--- Required work ---
Sort through the entries below and pull out lines containing the word "exhibits".
====== Input records ======
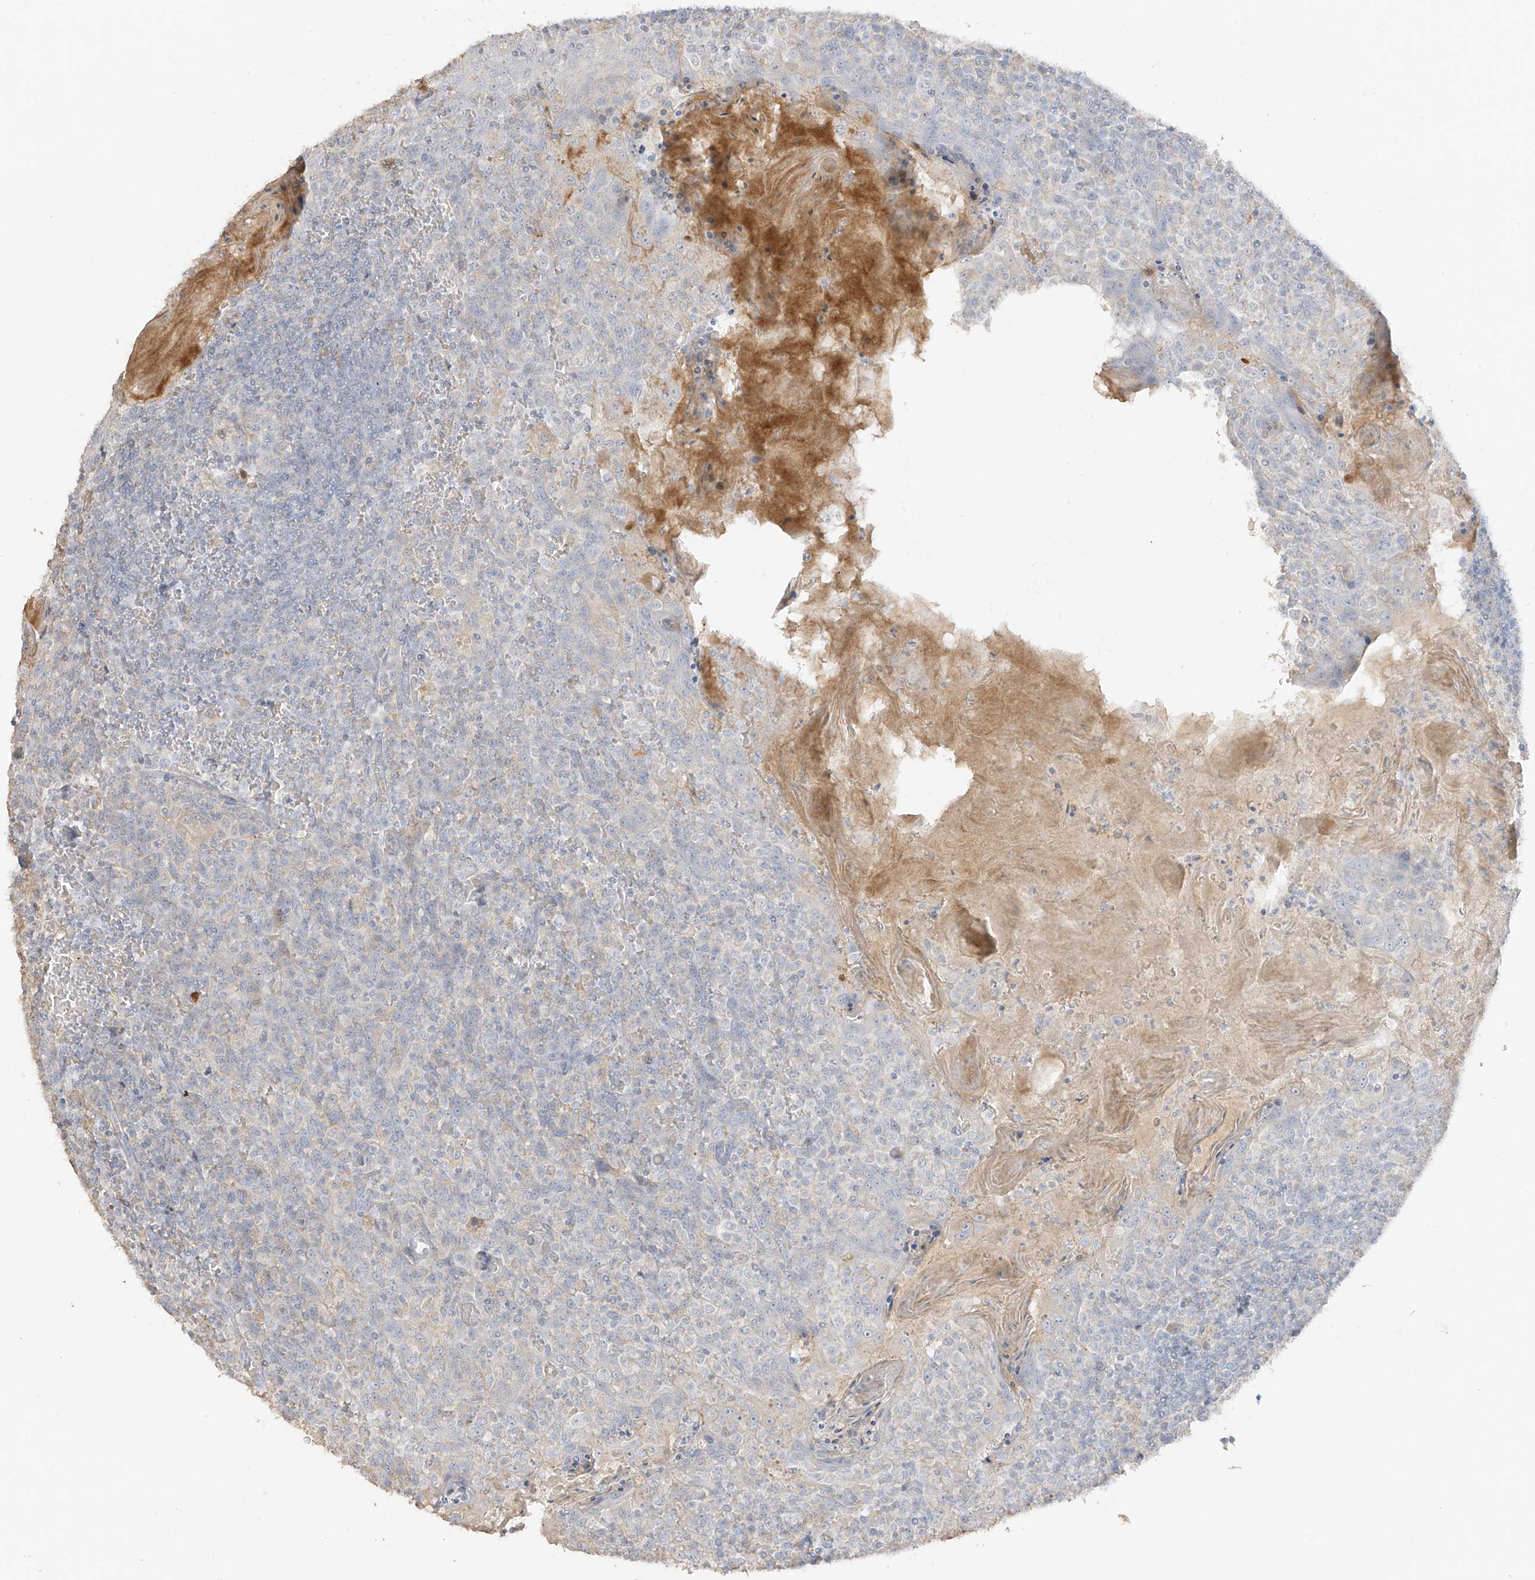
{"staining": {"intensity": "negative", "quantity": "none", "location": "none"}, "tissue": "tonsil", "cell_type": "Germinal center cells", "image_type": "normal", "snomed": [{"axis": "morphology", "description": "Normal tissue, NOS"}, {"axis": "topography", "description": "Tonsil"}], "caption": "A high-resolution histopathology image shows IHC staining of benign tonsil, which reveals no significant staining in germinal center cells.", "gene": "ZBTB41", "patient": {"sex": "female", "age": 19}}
======
====== Input records ======
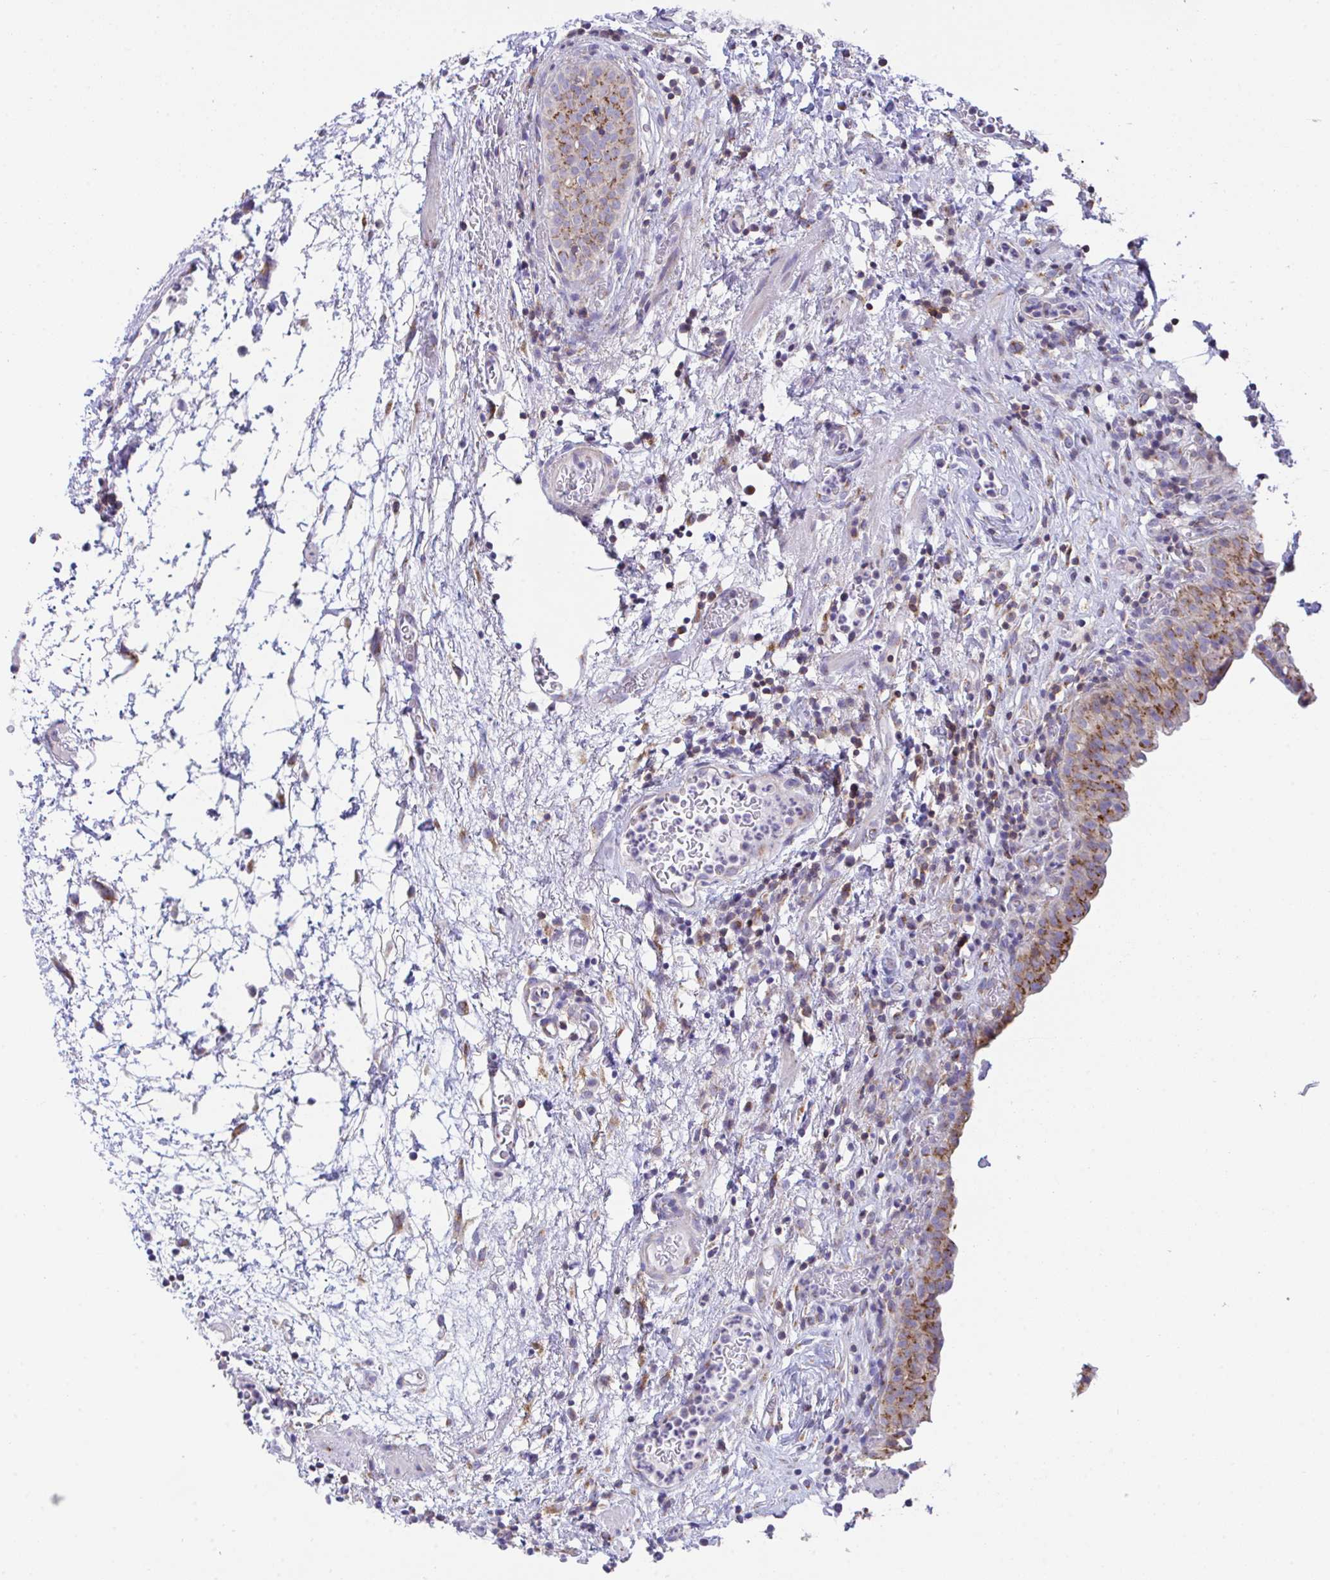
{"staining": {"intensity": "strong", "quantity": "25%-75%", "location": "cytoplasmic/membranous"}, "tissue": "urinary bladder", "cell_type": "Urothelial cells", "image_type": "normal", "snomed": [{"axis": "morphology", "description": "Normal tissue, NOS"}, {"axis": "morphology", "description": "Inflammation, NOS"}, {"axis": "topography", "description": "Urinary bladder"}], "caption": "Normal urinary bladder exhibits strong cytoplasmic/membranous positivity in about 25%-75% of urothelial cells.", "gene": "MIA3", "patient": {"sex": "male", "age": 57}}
======
====== Input records ======
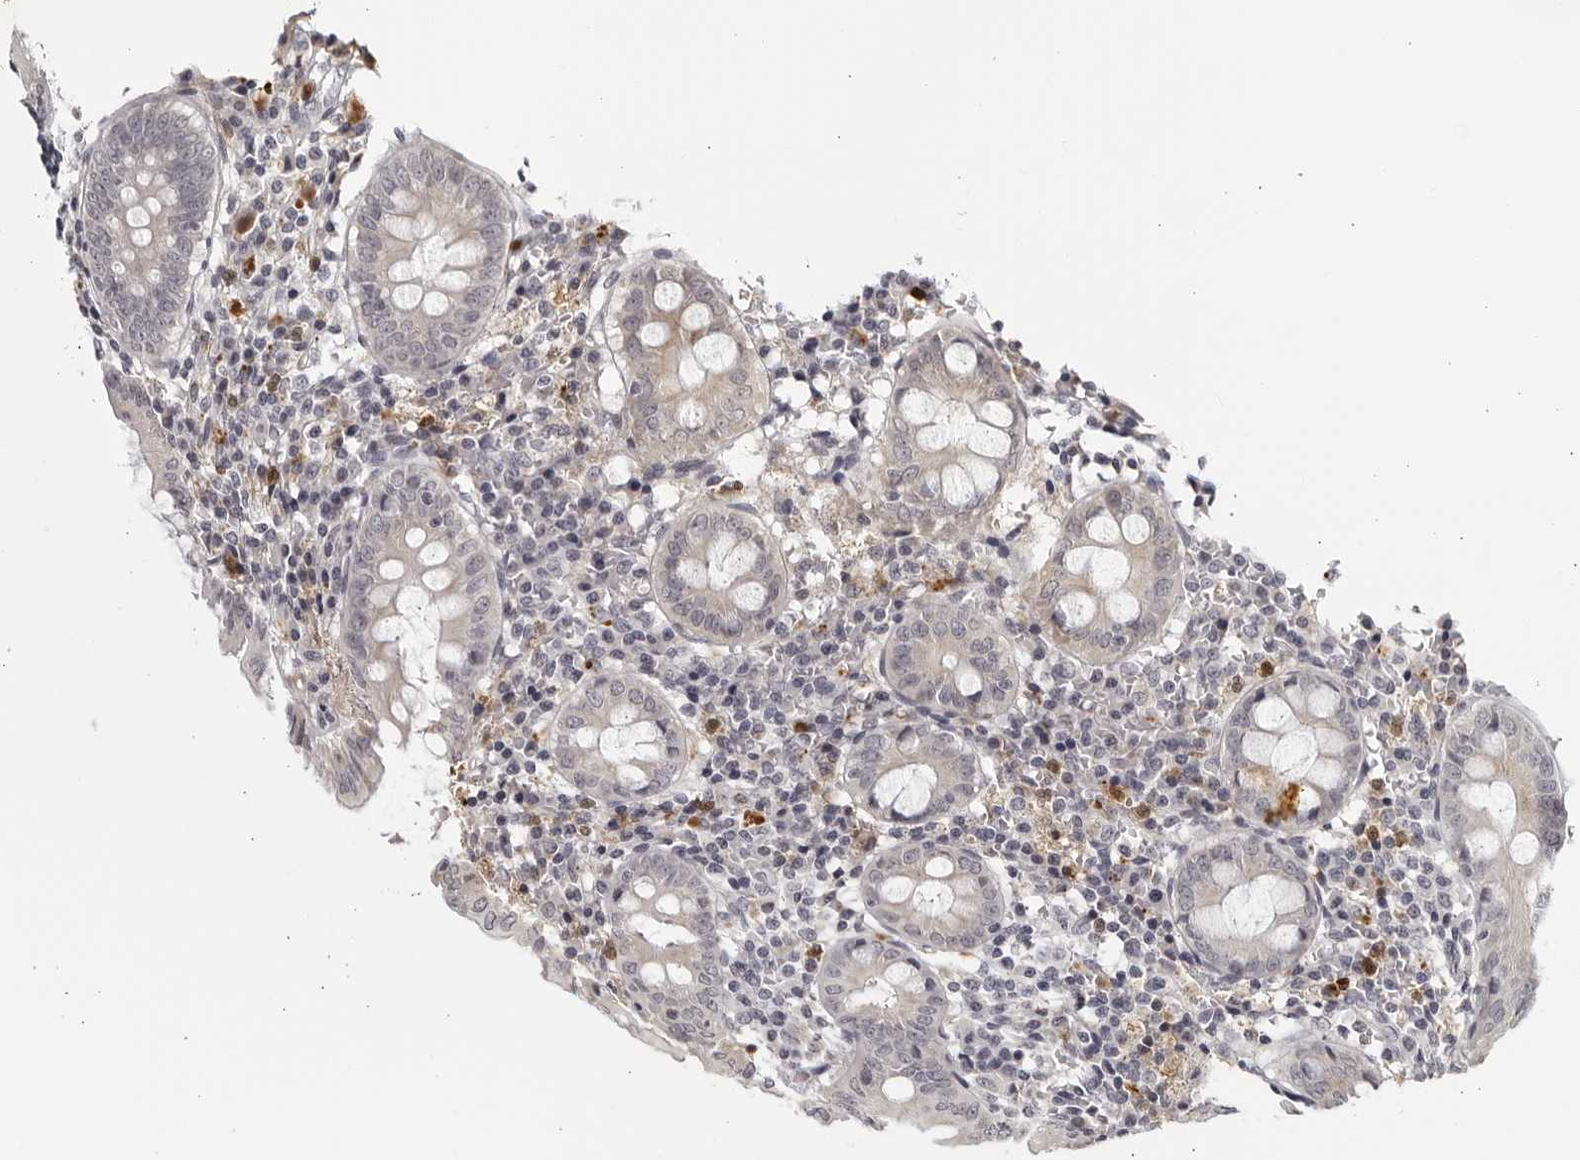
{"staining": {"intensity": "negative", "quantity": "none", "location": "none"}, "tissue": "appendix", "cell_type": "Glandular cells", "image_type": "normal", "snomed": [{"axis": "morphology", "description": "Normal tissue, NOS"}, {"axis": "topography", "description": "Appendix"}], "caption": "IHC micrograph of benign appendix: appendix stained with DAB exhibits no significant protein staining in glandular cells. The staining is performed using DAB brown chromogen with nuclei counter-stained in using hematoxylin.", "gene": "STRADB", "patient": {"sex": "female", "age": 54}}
======
--- Answer for the task ---
{"staining": {"intensity": "strong", "quantity": "25%-75%", "location": "cytoplasmic/membranous"}, "tissue": "urinary bladder", "cell_type": "Urothelial cells", "image_type": "normal", "snomed": [{"axis": "morphology", "description": "Normal tissue, NOS"}, {"axis": "morphology", "description": "Inflammation, NOS"}, {"axis": "topography", "description": "Urinary bladder"}], "caption": "Normal urinary bladder exhibits strong cytoplasmic/membranous positivity in about 25%-75% of urothelial cells.", "gene": "MIA3", "patient": {"sex": "male", "age": 57}}
{"staining": {"intensity": "negative", "quantity": "none", "location": "none"}, "tissue": "appendix", "cell_type": "Glandular cells", "image_type": "normal", "snomed": [{"axis": "morphology", "description": "Normal tissue, NOS"}, {"axis": "topography", "description": "Appendix"}], "caption": "IHC micrograph of benign appendix: appendix stained with DAB exhibits no significant protein staining in glandular cells. The staining is performed using DAB brown chromogen with nuclei counter-stained in using hematoxylin.", "gene": "STRADB", "patient": {"sex": "female", "age": 54}}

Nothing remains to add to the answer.